Spider-Man GN in Censorship Dispute
In an Elementary School
Published: 03/29/2009 11:56pm
The book in question, which can be seen in the KETV report, but is not identified in the newscast, is J. Michael Straczynski’s Amazing Spider-Man Vol.2: Revelations, which was published in 2002 and rated “PG, Ages 12+” by Marvel. During its report KETV showed panels featuring John Romita Jr.’s art depicting Mary Jane in a bikini and a short skirt (the graphic novel includes Amazing Spider-Man #39, the adventurous “silent” issue).
Donna Helvering, the school district’s head librarian, said that the school will form a committee to evaluate the complaint within 30 days and the committee will decide whether to keep the book on the school’s library shelves or not. Ms. Helvering told KETV that books chosen for the district's school libraries undergo a rigorous selection process, but she also indicated that she welcomes complaints and parental input, since “we know that we’re not always perfect.”

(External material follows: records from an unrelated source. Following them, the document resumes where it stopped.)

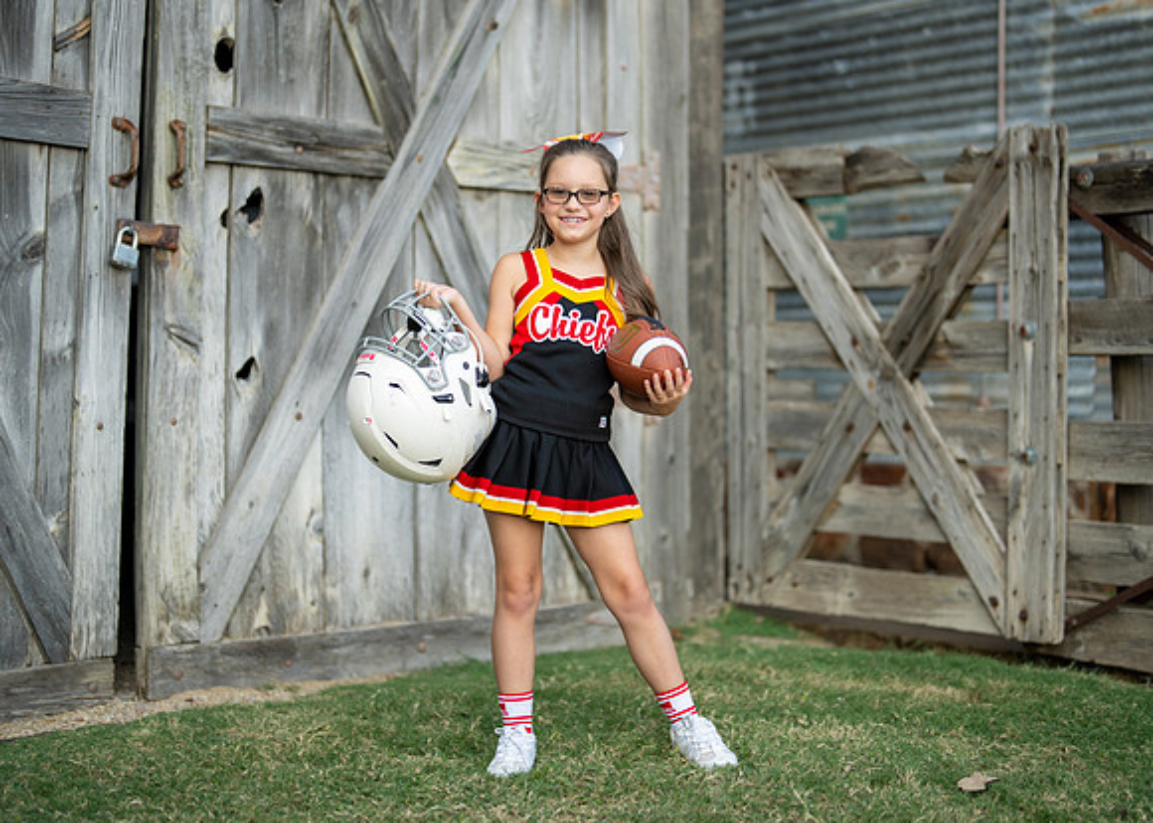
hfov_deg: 33.6
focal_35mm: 58
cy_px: 378
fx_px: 1911
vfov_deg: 24.3
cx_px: 578
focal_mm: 50
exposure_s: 1/1600
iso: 125
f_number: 1.2
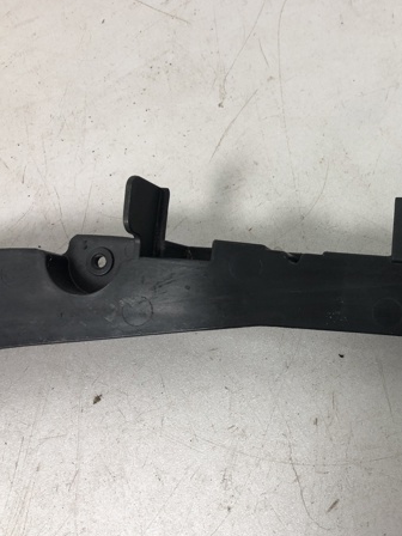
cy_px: 260
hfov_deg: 34.4
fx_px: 619
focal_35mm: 40
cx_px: 343
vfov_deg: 46.8
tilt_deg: -69.3
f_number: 1.8
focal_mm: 4
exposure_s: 1/17
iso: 32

In this case Marvel’s own age rating indicates that the book is not intended for 6-year-olds and would be more appropriate in a junior high school or high school library. This incident exemplifies the challenges faced by school librarians who have to deal with the difficulties (both internal and external) of providing age appropriate material to students of varying ages and maturity levels. Marvel has produced Spider-Man comics targeting various age groups ranging from the all-ages Marvel Adventures Spider-Man to Marvel Knights Spiderman, which became Sensational Spider-Man with issue #23 and was designed for more mature readers, though it didn’t exactly feature the “adult” themes tackled in Marvel’s MAX imprint. To make things even more complicated for librarians who might want to cross-check comic book age ratings online, there is no single comic industry age-rating standard, and Marvel has changed its age-rating system since 2002 when Amazing Spider-Man Vol.2: Revelations was published.